Prompt =
Wherever the string "left" occurs in a line of these records, report that line.

Extracted material =
____

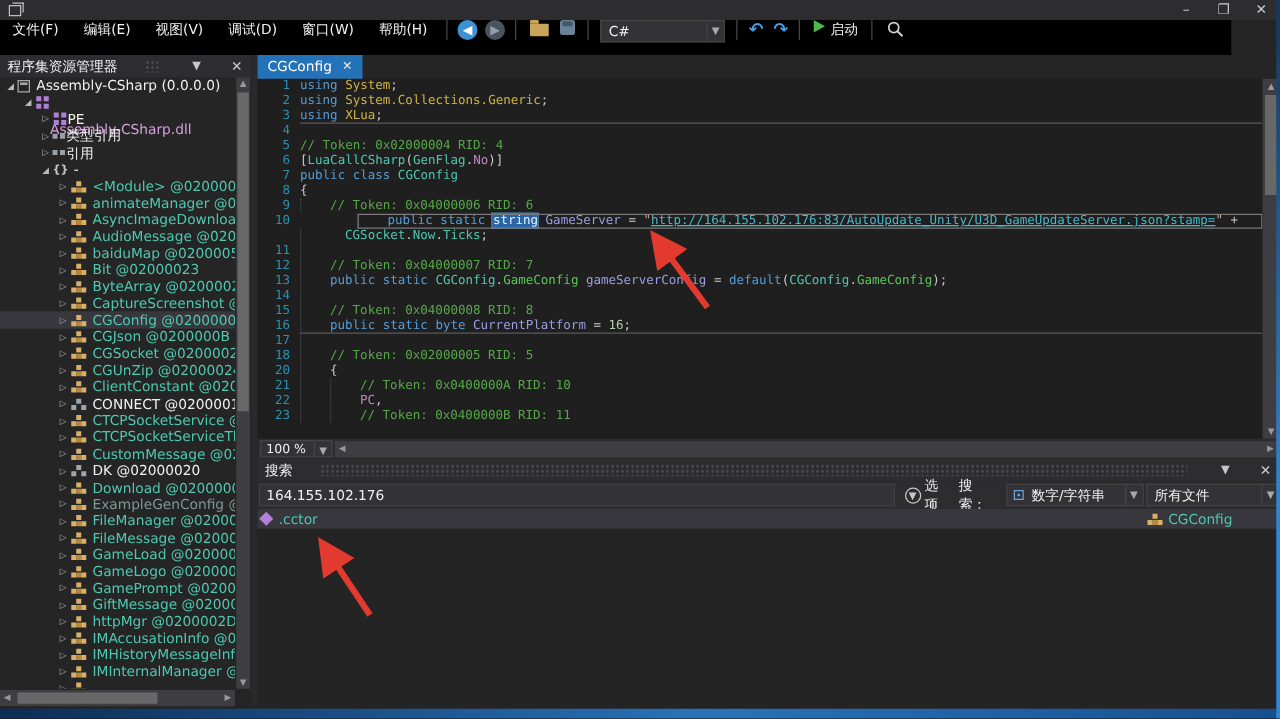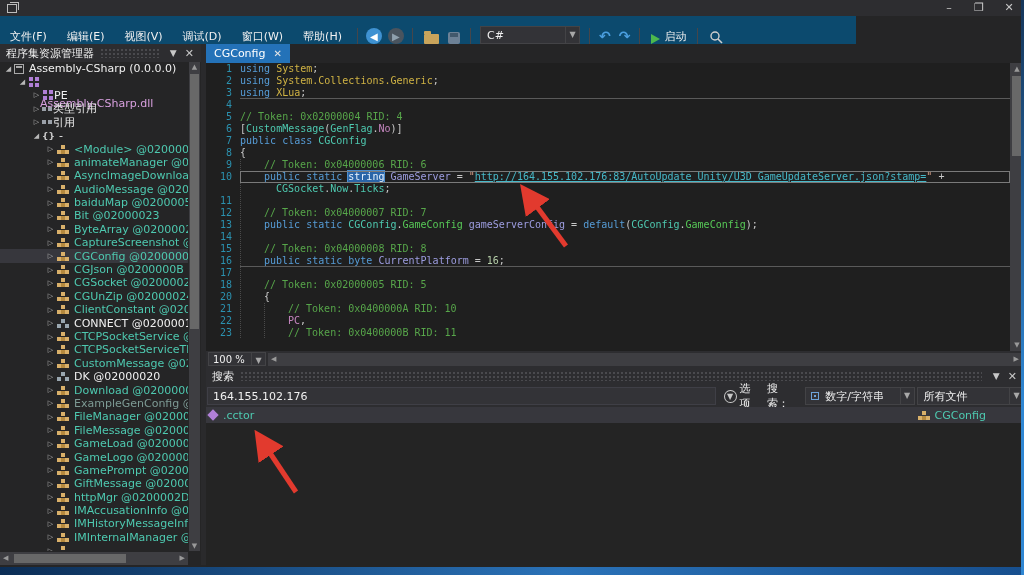--- a/index.html
+++ b/index.html
@@ -16,8 +16,8 @@
   .wbtn { width:30px; text-align:center; color:#c8c8c8; font-size:11px; line-height:16px; }
 
   
-  #menubar { position:absolute; left:0; top:16px; width:856px; height:28px; background:#0c4a6e;
-             display:flex; align-items:flex-end; font-size:11px; color:#f1f1f1; }
+  #menubar { position:absolute; left:0; top:16px; width:985px; height:28px; background:#000000;
+             display:flex; align-items:flex-start; font-size:11px; color:#f1f1f1; }
   .mitem { padding:0 10px; }
   .tsep { width:1px; height:16px; background:#46464a; margin:0 5px; }
   .cbtn { width:16px; height:16px; border-radius:50%; display:flex; align-items:center; justify-content:center;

____

Answer =
-  #menubar { position:absolute; left:0; top:16px; width:856px; height:28px; background:#0c4a6e;
+  #menubar { position:absolute; left:0; top:16px; width:985px; height:28px; background:#000000;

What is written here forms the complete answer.